Lena Dunham has never been shy about the autobiographical nature of her HBO series Girls. Just like her character Hannah, Dunham struggles with obsessive compulsive disorder, lives in New York and wants to become “the voice of a generation.” Lena is taking similar steps with her book of essays Not That Kind of Girl out Tuesday — a bare-all book about her life. Dunham’s book will feature a “roving literary Burning Man” where Lena and other female writers will speak — but until today, if weren’t already famous, you wouldn’t get paid.
A few months ago, Dunham asked fans to send her videos of them performing whatever they thought they could do on a stage — with an up-front advisement that they would not be getting paid. After a backlash across social media, Dunham announced Monday evening that she would be compensating the fans she had chosen for the project.
Even though Lena made a quick response to the controversy, she did make an embarrassing, albeit well-timed mistake just in front of her scheduled book release. Another artist, singer Amanda Palmer, invoked ire for a similar action last year when she made a call for unpaid musicians to play with on her tour. Palmer like Lena ended up paying her hired hands after the fall out.
Lena’s choice to not pay her crowdsourced performers was especially scrutinized given the fact that Lena was recently estimated by Forbes to have annual earnings of about $6 million — with a $3.7 million advance for Not That Kind of Girl.
Critical response of Lena Dunham’s book will probably, like that of Girls, devolve into a criticism of Millennials and feelings about Lena herself. In fact, a lot of the early press already has — a review in The New Statesmen broke down all of the reasons there were to hate Dunham with few references to actual book.

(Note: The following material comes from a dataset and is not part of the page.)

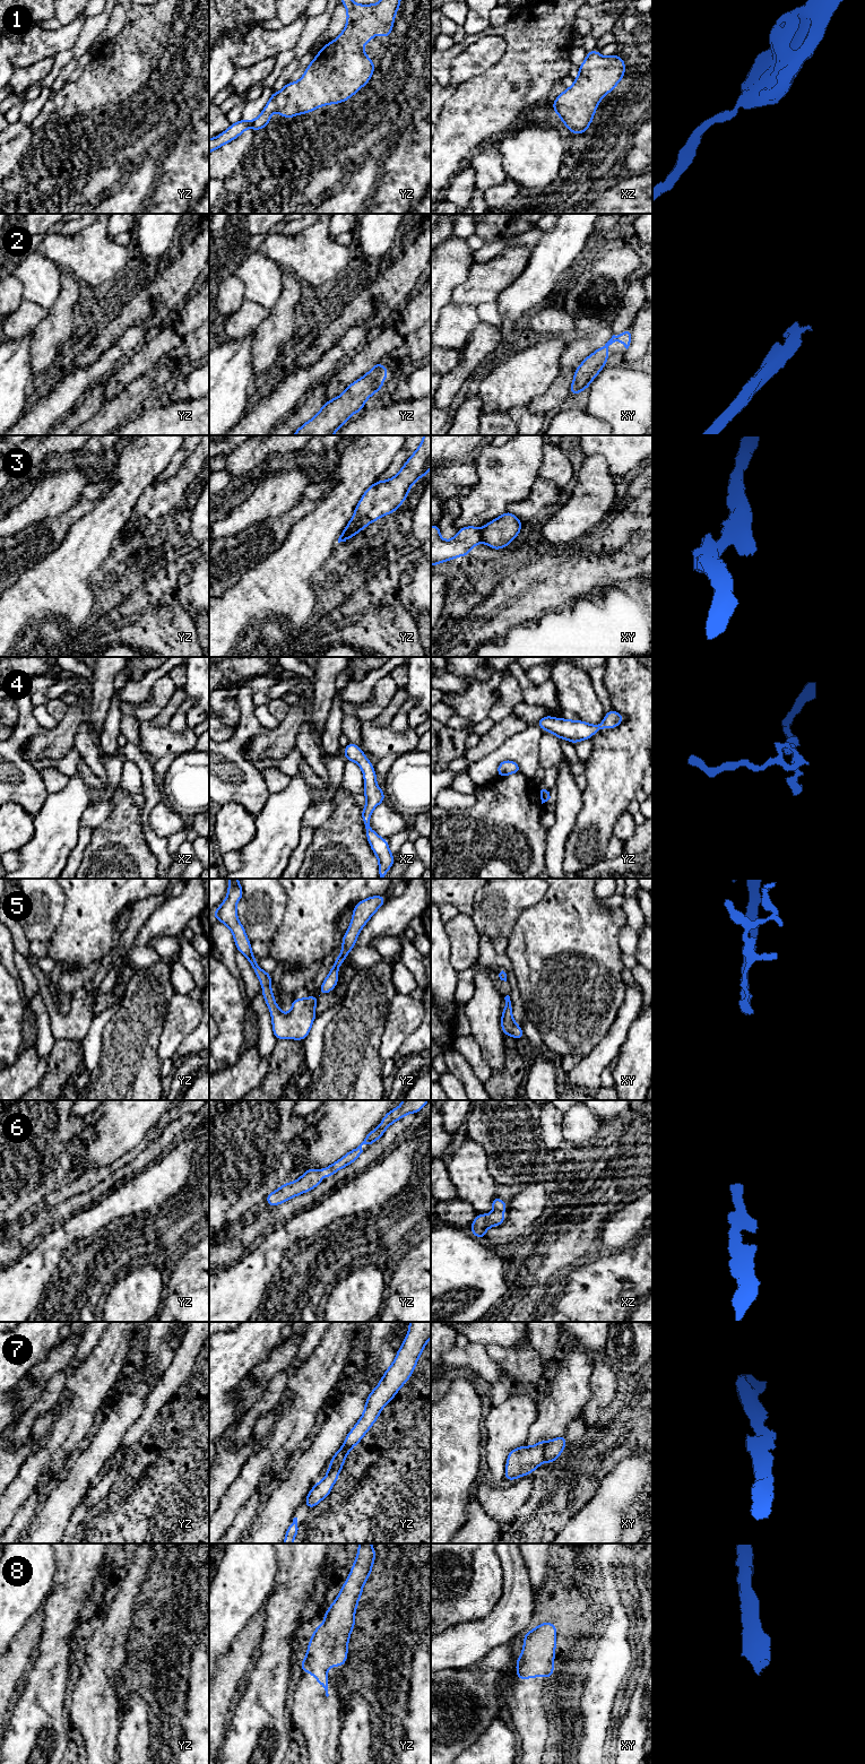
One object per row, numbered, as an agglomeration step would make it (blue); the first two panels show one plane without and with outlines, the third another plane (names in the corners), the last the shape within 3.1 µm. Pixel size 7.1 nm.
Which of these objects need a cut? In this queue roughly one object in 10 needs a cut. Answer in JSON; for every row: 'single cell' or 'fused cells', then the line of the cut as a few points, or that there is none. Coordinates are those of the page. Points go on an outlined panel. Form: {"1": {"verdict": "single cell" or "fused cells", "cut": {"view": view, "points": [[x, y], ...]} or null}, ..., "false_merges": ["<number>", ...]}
{"1": {"verdict": "single cell", "cut": null}, "2": {"verdict": "single cell", "cut": null}, "3": {"verdict": "fused cells", "cut": {"view": "yz", "points": [[362, 527], [354, 530], [347, 537], [342, 533]]}}, "4": {"verdict": "single cell", "cut": null}, "5": {"verdict": "single cell", "cut": null}, "6": {"verdict": "single cell", "cut": null}, "7": {"verdict": "fused cells", "cut": {"view": "xy", "points": [[546, 1443], [543, 1460]]}}, "8": {"verdict": "single cell", "cut": null}, "false_merges": ["3", "7"]}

“She writes in the book: “When I am playing a character, I am never allowed to explicitly state the takeaway message of the scenes I’m performing—after all, part of the dramatic conflict is that the person I’m portraying doesn’t really know it yet.” The same applies to most of the book: Her whole life is a performance art piece where she plays a noxious brat with great skill, and poses herself, either eerily like one of her mother’s dolls, or sexually, like her father’s nudes. And as the carapace of fame around her has expanded, she has shrunk within it, leaving only gnomic statements about granola and blowjobs. Reading this book, you realize that Lena Dunham has been playing “Lena Dunham” for a long time. She is not real.”